You can’t achieve this by just setting some settings within your settings.py file, however you can do it by using Django Signals and hooking into the LDAP Response!

By creating a signals.py file within your application that include the following code, you can access the raw LDAP User data and then manually conduct some type of action.

In our example, imagine that users belong to groups such as Staff Sweden, Staff Thailand, Staff USA. Maybe you want all of them to be part of the Staff Group, but you also want each of them to belong to a specific market that you have added to your custom Django User model.

import re
from django.dispatch import receiver
from django_auth_ldap.backend import populate_user, LDAPBackend


@receiver(populate_user, sender=LDAPBackend)
def ldap_auth_handler(user, ldap_user, **kwargs):
    """
    Django Signal handler that assign user to Group and Market.
    
    This signal gets called after Django Auth LDAP Package have populated
    the user with its data, but before the user is saved to the database.
    """
    # Check all of the user's group names to see if they belong
    # in a group that match what we're looking for.
    for group_name in ldap_user.group_names:
            match = re.match(r"^Staff ([\w\d\s-]+)$", group_name)
        if match is None:
            continue
        
        # Store the market name, e.g. "USA"
        market_name = match.group(1).strip()
        group_name = "Staff"
        
        # Since this signal is called BEFORE the user object is saved to the database,
        # we have to save it first so that we then can assign groups to it.
        user.save()
        
        # Add user to the Staff Django group.
        group = Group.objects.get(name=group_name)
        user.grous.add(group)
        
        try:
            market = Market.objects.get(name=market_name)
            user.markets.add(market)
        except ObjectDoesNotExist:
            logger.error(f"Attempted to add user to market {market_name} that doesnt exist")

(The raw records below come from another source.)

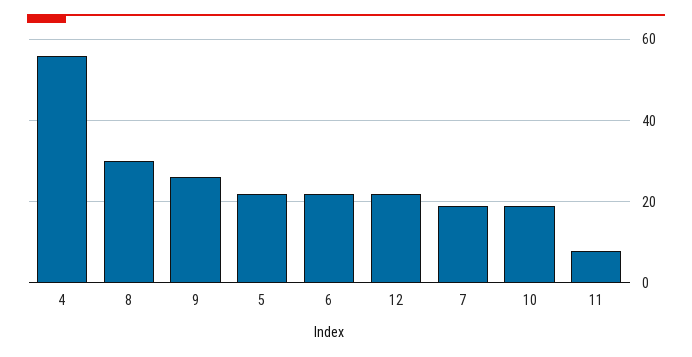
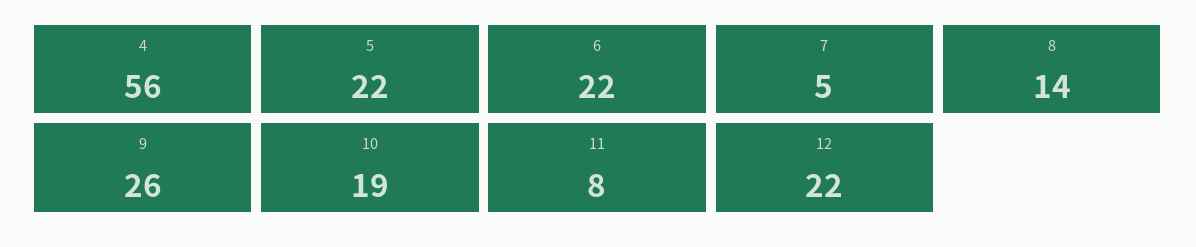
  {
    "4": 56,
-   "8": 30,
+   "8": 14,
    "9": 26,
    "5": 22,
    "6": 22,
    "12": 22,
-   "7": 20,
+   "7": 5,
    "10": 19,
    "11": 8
  }

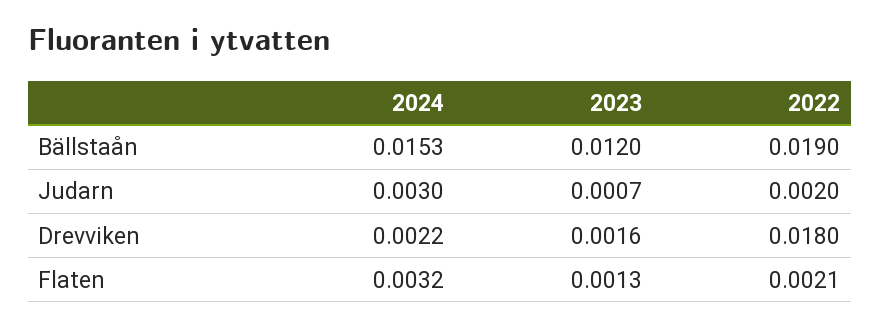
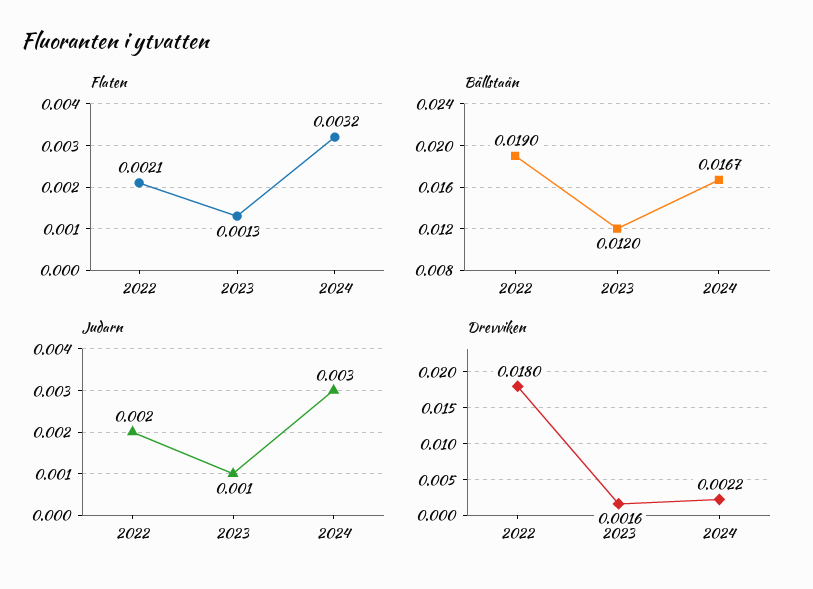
  {
    "Bällstaån": {
-     "2024": 0.0153,
+     "2024": 0.0167,
      "2023": 0.012,
      "2022": 0.019
    },
    "Judarn": {
      "2024": 0.003,
-     "2023": 0.0007,
+     "2023": 0.001,
      "2022": 0.002
    },
    "Drevviken": {
      "2024": 0.0022,
      "2023": 0.0016,
      "2022": 0.018
    },
    "Flaten": {
      "2024": 0.0032,
      "2023": 0.0013,
      "2022": 0.0021
    }
  }

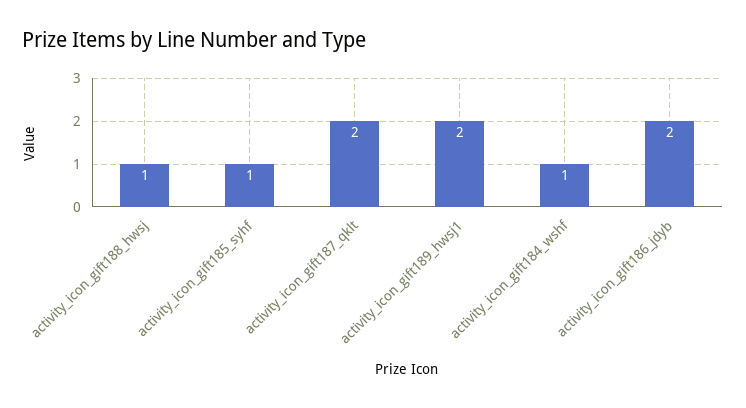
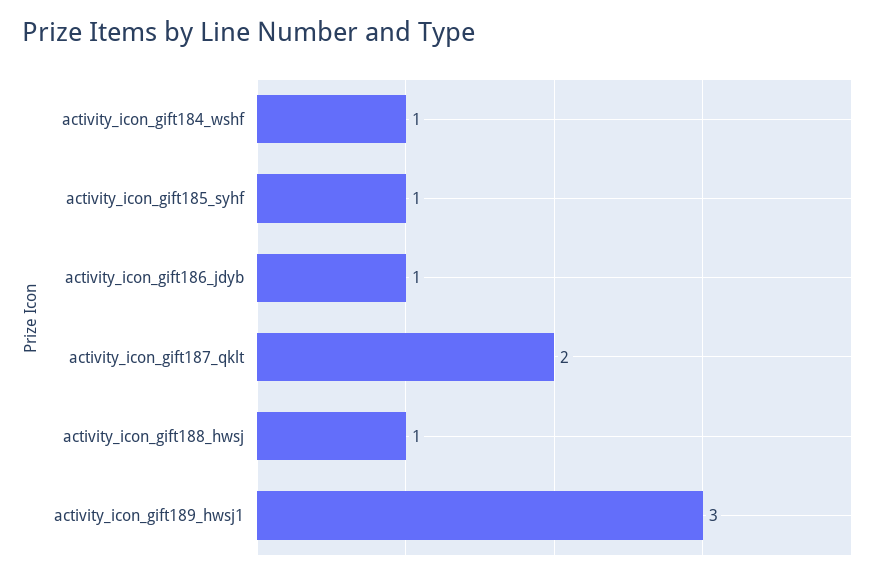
  {
    "activity_icon_gift188_hwsj": 1,
    "activity_icon_gift185_syhf": 1,
    "activity_icon_gift187_qklt": 2,
-   "activity_icon_gift189_hwsj1": 2,
+   "activity_icon_gift189_hwsj1": 3,
    "activity_icon_gift184_wshf": 1,
-   "activity_icon_gift186_jdyb": 2
+   "activity_icon_gift186_jdyb": 1
  }

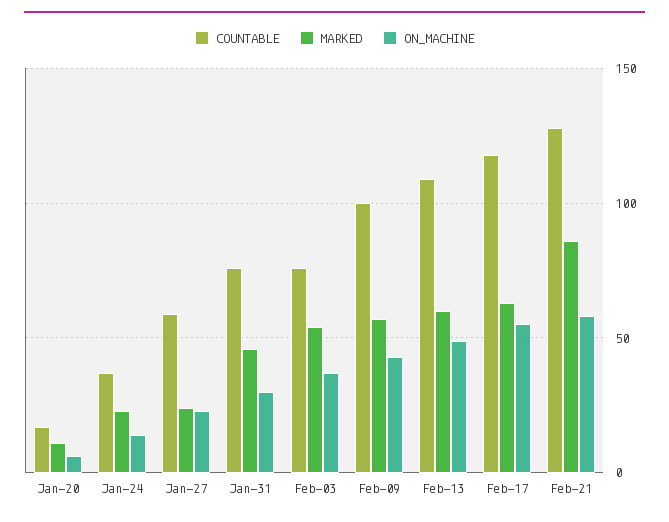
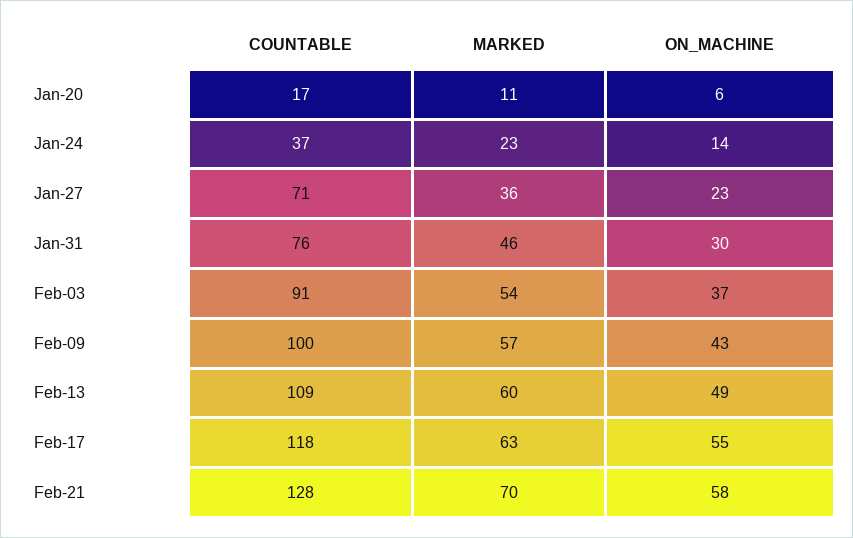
  {
    "COUNTABLE": {
      "Jan-20": 17,
      "Jan-24": 37,
-     "Jan-27": 60,
+     "Jan-27": 71,
      "Jan-31": 76,
-     "Feb-03": 75,
+     "Feb-03": 91,
      "Feb-09": 100,
      "Feb-13": 109,
      "Feb-17": 118,
      "Feb-21": 128
    },
    "MARKED": {
      "Jan-20": 11,
      "Jan-24": 23,
-     "Jan-27": 25,
+     "Jan-27": 36,
      "Jan-31": 46,
      "Feb-03": 54,
      "Feb-09": 57,
      "Feb-13": 60,
      "Feb-17": 63,
-     "Feb-21": 85
+     "Feb-21": 70
    },
    "ON_MACHINE": {
      "Jan-20": 6,
      "Jan-24": 14,
      "Jan-27": 23,
      "Jan-31": 30,
      "Feb-03": 37,
      "Feb-09": 43,
      "Feb-13": 49,
      "Feb-17": 55,
      "Feb-21": 58
    }
  }

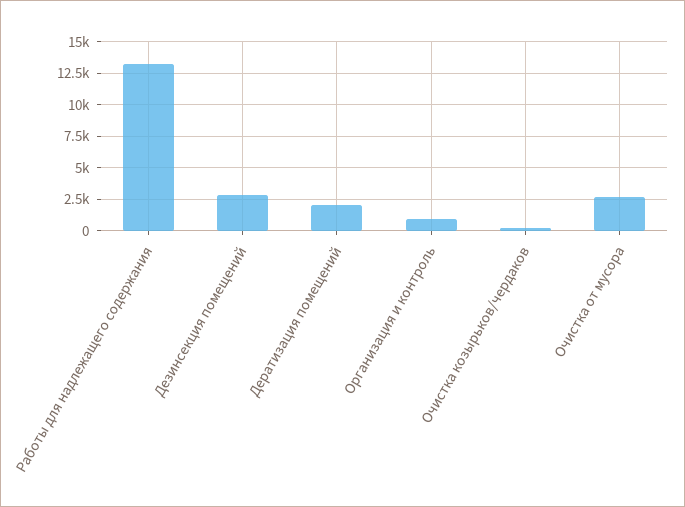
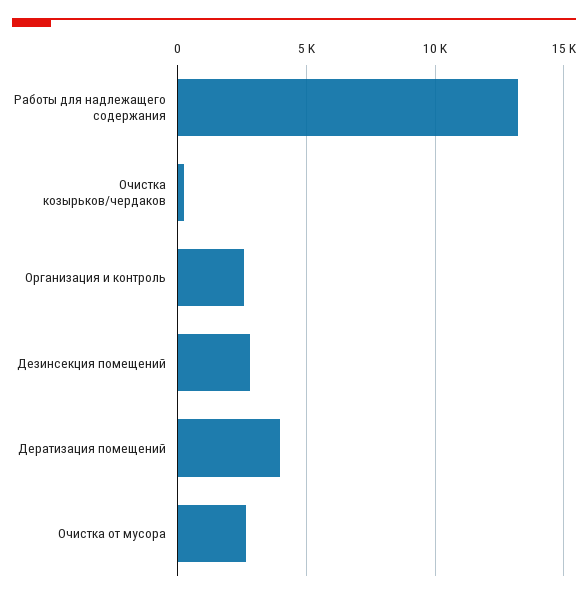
  {
    "Работы для надлежащего содержания": 13000,
    "Дезинсекция помещений": 3000,
-   "Дератизация помещений": 2000,
+   "Дератизация помещений": 4000,
-   "Организация и контроль": 1000,
+   "Организация и контроль": 2500,
    "Очистка козырьков/чердаков": 0,
    "Очистка от мусора": 2500
  }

Voila, there we have a complete example of how we can access the LDAP data within our Django Signal and then do some kind of custom action to it. In this case as you can see, we try to find out if the user belong to a “Staff” group and then add them to the group but also map them to the correct Market.

If you were using Django Guardians to do instance level permissions based on which market the user belongs to, you could then add another signal using the m2m_changed receiver to then add the object level permissions to the user and the updated Market.